Wednesday, January 26, 2011

Blow-Up (1966)


For most casual movie-goers, Michelangelo Antonioni’s films can be difficult to get through. They appear slow, overly drawn-out, and at times they seem to ignore plot for long stretches of time. Blow-Up, Antonioni’s first English speaking film, is probably one of the director’s most accessible films. That isn’t to say that the film is any less challenging, but the bright, mod-British palate the film is in gives it an energy that previous Antonioni films lacked.

Thomas (David Hemmings) is a photographer. His day job consists of him taking pictures of beautiful models. Thomas hates his models, talking down to them and generally treating them like disobedient children. In his free time, Thomas has takes pictures of working class, mostly poor, but real people that he hopes to make a book out of. One day, while walking through a park Thomas notices a couple in the middle of a field. Without hesitating, he begins taking pictures of them embracing, only stopping when the woman (Vanessa Redgrave) runs up to him demanding to have the pictures. After he agrees to give her the pictures later, the woman runs back across the park, only now her partner is no longer there.
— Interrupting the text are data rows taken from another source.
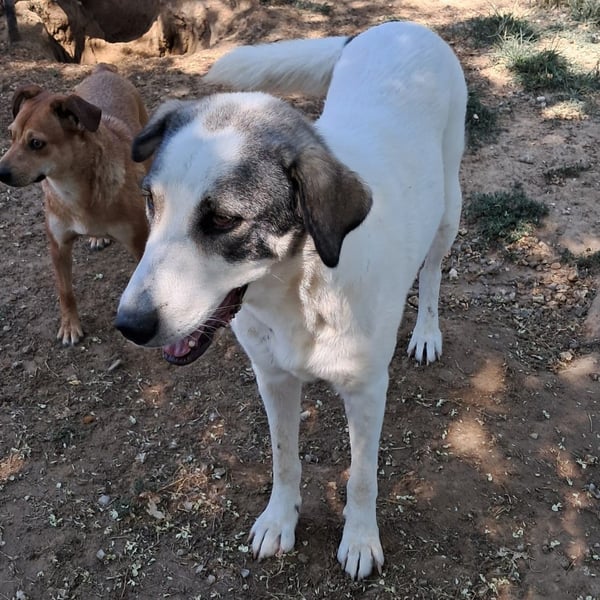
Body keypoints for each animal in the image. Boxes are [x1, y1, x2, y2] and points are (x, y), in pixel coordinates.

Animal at [0, 64, 149, 345]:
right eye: (11, 135)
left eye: (36, 143)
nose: (0, 172)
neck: (75, 192)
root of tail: (102, 69)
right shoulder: (58, 246)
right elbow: (65, 290)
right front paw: (70, 325)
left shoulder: (138, 243)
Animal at [115, 21, 467, 579]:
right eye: (151, 201)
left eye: (222, 220)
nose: (128, 324)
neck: (300, 292)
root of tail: (401, 26)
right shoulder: (272, 377)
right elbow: (283, 457)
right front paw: (280, 520)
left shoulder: (367, 391)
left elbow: (361, 477)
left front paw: (360, 539)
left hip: (449, 207)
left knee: (432, 272)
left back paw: (427, 332)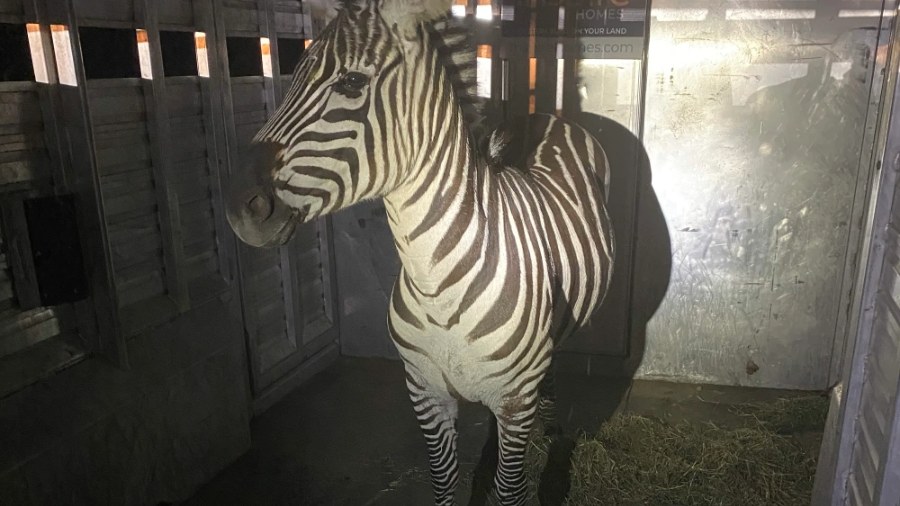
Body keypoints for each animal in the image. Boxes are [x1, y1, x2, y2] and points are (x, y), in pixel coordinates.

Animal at [229, 0, 616, 502]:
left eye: (351, 82)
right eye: (293, 75)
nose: (240, 206)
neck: (438, 285)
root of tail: (543, 116)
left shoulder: (514, 399)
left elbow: (509, 490)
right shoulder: (425, 391)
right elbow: (444, 482)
The woman, whose name we find out to be Jane, comes to Thomas’s house, unannounced, asking for the photographs. After spending the day together, Jane leaves with the roll of film. Thomas, though, has kept a duplicate film roll, and begins to develop it. While looking over the pictures, Thomas discovers what he believes to be a murder taking place.

From here the movie turns into a sort of murder mystery, at least for as long as Antonioni allows. In the hands of most filmmakers, a story like this would be a nothing more than a predictable Hitchcock-thriller wannabe. You could imagine Thomas racing to put the puzzle pieces together, with Jane playing the femme fatale. Perhaps a showdown would take place towards the end of the movie, where Thomas discovers that he is wrapped up in cover-up more complex than even he initially thought.

Instead, Antonioni allows the story to breath, never letting the tension overpower the film. For example, as Thomas is trying to explain what he has discovered over the phone to his boss, he is interrupted by two women who want him to take their pictures. What follows is five minutes of the three of them playing around Thomas’s house. And later, when Thomas goes into a nightclub in search of Jane, the camera focuses on the band (the Yardbirds) playing on stage.

The film as a whole can be seen as a commentary on perception versus reality. In the scene at the nightclub, one of the guitarists (Jeff Beck) breaks his guitar and throws a piece of it into the crowd. The crowd nearly causes a riot as people scramble to grab the piece of broken guitar. Eventually Thomas comes out of the club with the piece of guitar, and no sooner does he get to the street does he throw the piece to the ground. A random person standing on the sidewalk sees it, picks it up, but throws it back down when he realizes that its just a piece of broken guitar. The scene illustrates that something that seemed to have so much value, once judged by a new audience is essentially worthless. To the people inside that club, that piece of broken guitar was something important, but to everyone else, its just garbage. The people in the club aren’t wrong in how they value the broken guitar, it’s just their perception.

The murder itself can be seen as a comment on this topic. Did it really happen, or was it all just in Thomas’s head. While the film could be looked at in both ways, perhaps Antonioni gives a hint at the end of the story. After going back to search for the body, only to find out it has disappeared, Thomas walks by a tennis court where he sees a group of teenagers miming a game of tennis. At one point the pretend ball appears to over the fence in the direction of Thomas. Trying to help them out, Thomas throws the pretend ball back to the teens. The camera stays fixed on Thomas’s face as he watches them play, only now you can distinctly hear the sounds of tennis actually being played. Perhaps the tennis game was real, and that it was Thomas who just perceived them to be miming. Perhaps the entire murder was just a story made up in the mind of a bored photographer.

In the end it is not important whether or not the story happened or not. To get caught-up in how much was real is to miss the point. In Blow-Up, like in most of Antonioni’s work, story and narrative takes a back seat to mood, atmosphere, and symbolism. Early in the film, Thomas’s neighbor, a painter, remarks that while he’s painting he has no real feeling towards his works. That it’s only afterwards that he notices something that he can hold onto. This sentiment holds true with not just Blow-Up, but with many great works of art.